Термитный шарик у Краснея. Он должен поджечь овчарню. Овцы в хлеву, на луг их, как коров, не выгоняют.
Митя не спит, поглядывает в ту сторону, где размещены колхозные хлева. Чувствует себя так же напряженно, как в прошлом году, когда они с Гарнаком подложили под рельсы мину и, вернувшись в будку, он ждал взрыва.
Минула полночь, а пожара не видать.
Наутро возле дровяного склада Митю с нетерпением ждал Красней.
– Гадость получилась, – объяснил он смущенно. – Сделал специальный ящичек, изнутри фанеркой перегородил. Снизу – спиртовка, сверху на фанере – шарик. Прибежал на рассвете в хлев и даже испугался. Спиртовка горит, пламя шарик лижет, а он хоть бы что. Раскалился – руками не притронуться. Надо, наверное, оболочку соскрести.
Хитро придумал Красней. Пока фанерка прогорит, можно к полицаю в гости заявиться, пить вместе самогонку.
V
Сюзанну Митя встретил в переулке между аптекой и базарной площадью. Тревожной птицей забилось сердце. Стоял, глядел на нее, полнился радостью от встречи. Хотел спросить, почему так долго не была в местечке, но промолчал. Все слова укора, накопившиеся за лето, сразу исчезли.
Она начала разговор первая:
– Не обижайся, Митя. Тогда, весной, не хотела говорить. Стыдно было... Приставал один немец. Два раза был у нас. Напьется и лезет. Ну, мама меня выслала... Я сюда приходила, но боялась показаться. Теперь он уехал...
Лучше бы она молчала. Мите неприятно. Стыдно.
– Как ты там учила? – спрашивает он, чтоб только о чем-то спросить.

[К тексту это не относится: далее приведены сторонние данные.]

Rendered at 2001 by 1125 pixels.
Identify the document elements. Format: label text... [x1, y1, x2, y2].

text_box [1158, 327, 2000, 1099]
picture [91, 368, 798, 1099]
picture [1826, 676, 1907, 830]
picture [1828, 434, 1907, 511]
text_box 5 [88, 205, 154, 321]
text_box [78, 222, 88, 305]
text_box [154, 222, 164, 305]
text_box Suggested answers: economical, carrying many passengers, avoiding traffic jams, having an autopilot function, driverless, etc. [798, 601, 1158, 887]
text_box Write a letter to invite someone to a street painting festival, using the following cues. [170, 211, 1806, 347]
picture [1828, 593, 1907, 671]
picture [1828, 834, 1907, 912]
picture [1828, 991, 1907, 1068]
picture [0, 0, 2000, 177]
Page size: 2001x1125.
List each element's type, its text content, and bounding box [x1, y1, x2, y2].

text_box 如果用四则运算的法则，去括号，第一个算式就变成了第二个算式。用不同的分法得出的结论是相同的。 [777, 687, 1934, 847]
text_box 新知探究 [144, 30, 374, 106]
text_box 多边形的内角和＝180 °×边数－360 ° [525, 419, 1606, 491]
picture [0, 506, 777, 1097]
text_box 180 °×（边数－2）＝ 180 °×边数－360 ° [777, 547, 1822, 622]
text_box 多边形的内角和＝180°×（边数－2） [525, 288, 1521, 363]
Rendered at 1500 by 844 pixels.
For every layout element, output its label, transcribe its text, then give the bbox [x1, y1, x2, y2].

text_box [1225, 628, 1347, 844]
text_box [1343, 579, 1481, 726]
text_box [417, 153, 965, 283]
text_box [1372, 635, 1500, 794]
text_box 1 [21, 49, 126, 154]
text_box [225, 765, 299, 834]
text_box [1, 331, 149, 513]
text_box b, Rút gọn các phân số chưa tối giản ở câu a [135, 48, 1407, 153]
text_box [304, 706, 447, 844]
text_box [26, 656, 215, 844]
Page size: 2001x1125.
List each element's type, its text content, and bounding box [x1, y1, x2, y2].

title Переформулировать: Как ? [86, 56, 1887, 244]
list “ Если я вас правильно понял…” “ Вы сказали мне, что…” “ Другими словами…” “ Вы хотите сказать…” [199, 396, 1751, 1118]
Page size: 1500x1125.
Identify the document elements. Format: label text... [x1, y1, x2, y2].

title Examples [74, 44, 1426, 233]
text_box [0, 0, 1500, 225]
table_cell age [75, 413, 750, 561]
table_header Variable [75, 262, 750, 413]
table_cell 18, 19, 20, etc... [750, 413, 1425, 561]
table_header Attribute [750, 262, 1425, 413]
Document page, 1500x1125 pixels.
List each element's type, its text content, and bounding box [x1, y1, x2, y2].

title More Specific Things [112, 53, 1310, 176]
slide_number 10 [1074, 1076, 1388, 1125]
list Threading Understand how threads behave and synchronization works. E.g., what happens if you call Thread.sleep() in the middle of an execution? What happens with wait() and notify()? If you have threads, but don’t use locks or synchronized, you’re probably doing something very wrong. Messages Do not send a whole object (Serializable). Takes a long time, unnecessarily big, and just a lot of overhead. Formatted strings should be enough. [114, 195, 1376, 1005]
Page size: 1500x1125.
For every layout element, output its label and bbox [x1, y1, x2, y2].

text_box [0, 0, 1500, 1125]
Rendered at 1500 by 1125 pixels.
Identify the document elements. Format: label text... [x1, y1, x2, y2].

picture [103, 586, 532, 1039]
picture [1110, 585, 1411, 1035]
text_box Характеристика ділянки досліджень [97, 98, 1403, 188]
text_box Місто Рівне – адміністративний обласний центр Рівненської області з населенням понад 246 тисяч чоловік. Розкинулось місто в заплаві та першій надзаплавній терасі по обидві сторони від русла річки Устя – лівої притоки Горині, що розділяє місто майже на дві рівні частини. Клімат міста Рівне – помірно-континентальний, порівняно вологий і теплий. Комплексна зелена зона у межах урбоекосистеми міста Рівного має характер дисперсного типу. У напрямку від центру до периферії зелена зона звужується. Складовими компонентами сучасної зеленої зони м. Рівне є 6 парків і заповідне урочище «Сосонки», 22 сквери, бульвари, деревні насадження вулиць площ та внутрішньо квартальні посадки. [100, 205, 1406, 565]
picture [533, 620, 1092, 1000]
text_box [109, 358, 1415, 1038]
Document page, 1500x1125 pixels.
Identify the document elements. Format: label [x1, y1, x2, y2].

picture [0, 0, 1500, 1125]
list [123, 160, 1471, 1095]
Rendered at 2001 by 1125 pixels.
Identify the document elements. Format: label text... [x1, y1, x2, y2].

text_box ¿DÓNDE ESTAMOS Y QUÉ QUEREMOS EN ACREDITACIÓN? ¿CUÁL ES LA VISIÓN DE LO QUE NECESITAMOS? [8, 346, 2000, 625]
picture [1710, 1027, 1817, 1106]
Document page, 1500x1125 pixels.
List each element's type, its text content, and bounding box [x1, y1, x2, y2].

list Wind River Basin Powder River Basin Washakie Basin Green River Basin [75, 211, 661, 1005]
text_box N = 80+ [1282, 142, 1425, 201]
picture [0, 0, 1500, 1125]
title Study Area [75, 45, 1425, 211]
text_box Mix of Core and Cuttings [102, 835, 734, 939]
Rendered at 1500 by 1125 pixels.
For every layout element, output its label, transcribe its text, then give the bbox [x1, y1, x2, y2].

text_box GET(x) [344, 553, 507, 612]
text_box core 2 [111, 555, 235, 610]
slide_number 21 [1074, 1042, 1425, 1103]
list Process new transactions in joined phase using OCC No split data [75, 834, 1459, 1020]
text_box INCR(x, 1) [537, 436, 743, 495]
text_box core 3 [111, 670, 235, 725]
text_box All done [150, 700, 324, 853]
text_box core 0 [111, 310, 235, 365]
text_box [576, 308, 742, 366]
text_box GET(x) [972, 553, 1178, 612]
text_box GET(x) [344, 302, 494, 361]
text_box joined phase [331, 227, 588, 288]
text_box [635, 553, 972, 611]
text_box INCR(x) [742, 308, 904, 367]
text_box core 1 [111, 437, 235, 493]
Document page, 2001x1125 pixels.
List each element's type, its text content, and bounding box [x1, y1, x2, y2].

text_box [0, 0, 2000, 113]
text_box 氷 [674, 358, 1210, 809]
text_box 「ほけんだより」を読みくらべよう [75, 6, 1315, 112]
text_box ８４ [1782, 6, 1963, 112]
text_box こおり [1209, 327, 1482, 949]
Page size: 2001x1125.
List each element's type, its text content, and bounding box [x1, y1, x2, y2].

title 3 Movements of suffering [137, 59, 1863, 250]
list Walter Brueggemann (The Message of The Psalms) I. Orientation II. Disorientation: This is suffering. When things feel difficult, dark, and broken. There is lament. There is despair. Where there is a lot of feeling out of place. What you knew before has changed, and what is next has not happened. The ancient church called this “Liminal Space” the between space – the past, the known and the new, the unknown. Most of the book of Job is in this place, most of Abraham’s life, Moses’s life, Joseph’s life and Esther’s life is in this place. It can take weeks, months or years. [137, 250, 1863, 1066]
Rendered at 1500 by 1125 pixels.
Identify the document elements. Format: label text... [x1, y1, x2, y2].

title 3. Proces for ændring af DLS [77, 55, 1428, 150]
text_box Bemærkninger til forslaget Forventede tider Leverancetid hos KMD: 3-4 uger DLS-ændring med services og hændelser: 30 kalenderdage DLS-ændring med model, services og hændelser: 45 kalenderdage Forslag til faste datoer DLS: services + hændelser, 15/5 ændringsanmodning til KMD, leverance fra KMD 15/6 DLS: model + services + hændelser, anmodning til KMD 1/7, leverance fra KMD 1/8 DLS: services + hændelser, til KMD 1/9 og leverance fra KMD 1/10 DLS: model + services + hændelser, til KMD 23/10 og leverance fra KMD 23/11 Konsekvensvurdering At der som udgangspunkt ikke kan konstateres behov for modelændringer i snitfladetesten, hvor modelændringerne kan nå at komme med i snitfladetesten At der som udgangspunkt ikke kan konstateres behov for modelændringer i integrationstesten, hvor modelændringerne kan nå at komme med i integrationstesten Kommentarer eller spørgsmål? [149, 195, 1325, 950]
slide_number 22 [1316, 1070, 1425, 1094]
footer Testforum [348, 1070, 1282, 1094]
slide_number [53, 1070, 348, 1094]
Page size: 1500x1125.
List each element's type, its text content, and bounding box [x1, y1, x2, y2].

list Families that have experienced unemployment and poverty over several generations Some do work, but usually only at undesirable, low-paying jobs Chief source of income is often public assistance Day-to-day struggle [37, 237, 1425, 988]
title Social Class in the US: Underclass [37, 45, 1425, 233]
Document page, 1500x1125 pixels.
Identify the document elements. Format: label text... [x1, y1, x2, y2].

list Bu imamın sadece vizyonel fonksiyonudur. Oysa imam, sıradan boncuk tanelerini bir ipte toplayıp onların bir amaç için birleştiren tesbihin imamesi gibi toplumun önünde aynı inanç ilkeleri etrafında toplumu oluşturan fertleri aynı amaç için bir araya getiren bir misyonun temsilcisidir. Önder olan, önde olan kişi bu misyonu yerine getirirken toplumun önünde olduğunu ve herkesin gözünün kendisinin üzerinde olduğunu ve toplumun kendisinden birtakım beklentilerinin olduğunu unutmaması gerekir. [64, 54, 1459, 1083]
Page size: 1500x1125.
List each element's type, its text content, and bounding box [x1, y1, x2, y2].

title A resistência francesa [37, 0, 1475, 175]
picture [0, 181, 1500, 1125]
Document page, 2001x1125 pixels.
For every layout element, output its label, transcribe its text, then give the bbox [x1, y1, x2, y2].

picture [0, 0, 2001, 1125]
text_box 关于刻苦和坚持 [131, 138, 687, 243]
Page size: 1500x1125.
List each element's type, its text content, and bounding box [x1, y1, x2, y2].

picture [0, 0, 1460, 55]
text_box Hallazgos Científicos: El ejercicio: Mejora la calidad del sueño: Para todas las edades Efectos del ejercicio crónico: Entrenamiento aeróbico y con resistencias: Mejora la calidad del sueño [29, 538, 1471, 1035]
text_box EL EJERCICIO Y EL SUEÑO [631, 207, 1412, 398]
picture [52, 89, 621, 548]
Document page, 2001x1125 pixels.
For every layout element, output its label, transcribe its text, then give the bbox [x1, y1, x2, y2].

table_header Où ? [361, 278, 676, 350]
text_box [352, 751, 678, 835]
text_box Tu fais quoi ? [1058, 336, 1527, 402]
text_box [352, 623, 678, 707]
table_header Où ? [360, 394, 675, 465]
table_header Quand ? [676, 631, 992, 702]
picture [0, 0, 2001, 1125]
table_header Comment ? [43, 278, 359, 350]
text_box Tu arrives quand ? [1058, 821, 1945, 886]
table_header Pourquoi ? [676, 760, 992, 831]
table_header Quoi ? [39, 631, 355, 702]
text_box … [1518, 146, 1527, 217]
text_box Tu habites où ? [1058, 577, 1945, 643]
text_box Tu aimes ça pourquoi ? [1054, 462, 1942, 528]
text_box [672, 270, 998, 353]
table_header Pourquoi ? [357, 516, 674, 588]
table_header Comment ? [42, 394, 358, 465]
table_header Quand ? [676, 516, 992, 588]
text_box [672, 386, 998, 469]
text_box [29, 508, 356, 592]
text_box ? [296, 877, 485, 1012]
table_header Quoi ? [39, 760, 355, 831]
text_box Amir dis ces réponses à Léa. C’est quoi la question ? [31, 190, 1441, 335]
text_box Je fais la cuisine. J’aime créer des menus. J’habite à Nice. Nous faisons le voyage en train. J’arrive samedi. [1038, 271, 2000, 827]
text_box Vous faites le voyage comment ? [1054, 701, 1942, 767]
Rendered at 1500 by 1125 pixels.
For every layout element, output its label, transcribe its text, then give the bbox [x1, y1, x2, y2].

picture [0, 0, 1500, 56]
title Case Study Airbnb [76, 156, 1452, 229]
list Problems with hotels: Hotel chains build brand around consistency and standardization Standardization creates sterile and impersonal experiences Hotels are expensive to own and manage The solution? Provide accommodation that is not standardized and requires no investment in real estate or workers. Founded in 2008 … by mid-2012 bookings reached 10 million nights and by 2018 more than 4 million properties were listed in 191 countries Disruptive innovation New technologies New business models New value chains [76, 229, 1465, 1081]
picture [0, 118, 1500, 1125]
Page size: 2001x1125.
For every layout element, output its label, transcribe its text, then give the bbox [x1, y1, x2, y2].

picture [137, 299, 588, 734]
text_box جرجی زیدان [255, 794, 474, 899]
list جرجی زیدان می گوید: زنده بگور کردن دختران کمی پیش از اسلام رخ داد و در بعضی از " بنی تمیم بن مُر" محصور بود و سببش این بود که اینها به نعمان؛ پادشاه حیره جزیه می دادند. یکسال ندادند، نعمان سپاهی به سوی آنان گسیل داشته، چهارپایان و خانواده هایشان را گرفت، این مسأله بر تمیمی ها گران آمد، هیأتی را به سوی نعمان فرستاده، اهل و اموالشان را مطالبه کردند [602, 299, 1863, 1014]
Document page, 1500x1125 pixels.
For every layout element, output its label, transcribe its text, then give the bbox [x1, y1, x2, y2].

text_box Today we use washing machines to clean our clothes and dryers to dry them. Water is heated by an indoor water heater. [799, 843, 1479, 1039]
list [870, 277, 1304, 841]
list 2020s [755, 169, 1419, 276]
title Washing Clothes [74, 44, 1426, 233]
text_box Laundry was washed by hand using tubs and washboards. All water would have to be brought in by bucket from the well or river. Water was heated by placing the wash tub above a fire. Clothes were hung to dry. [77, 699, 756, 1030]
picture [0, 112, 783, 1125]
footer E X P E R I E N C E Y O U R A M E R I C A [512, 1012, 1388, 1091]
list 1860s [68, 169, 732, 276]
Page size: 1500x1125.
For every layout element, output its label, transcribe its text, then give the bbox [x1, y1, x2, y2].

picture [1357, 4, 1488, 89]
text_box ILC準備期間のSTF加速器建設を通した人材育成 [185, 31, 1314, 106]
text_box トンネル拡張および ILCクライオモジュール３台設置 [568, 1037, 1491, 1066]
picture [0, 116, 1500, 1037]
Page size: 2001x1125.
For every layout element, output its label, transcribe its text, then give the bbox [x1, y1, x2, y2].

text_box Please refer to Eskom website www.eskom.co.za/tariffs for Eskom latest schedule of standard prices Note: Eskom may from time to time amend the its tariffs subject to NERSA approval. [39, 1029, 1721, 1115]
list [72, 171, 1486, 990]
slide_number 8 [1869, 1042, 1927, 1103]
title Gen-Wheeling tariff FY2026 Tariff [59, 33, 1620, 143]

– Какая учеба? Ни книг, ни тетрадей...
– Пойдешь опять?
– Вряд ли...
Они постояли несколько минут, ведя пустой, никчемный разговор, потом Сюзанна спохватилась:
– Приходи ко мне вечером. Обещаешь?
– Приду.
До вечера неприятное ощущение развеялось. Она такая, Сюзанна. В прошлом году, когда записали в Германию, заразилась оспой, теперь убежала в Сиволобы. С другими девчатами Митя ведет разговоры о войне, о немцах, шутит, смеется, с Сюзанной – не может. Он не раз пытался вызвать в воображении ее лицо, фигуру, но образ девушки расплывался, оставляя в душе смутно-радостную тревогу.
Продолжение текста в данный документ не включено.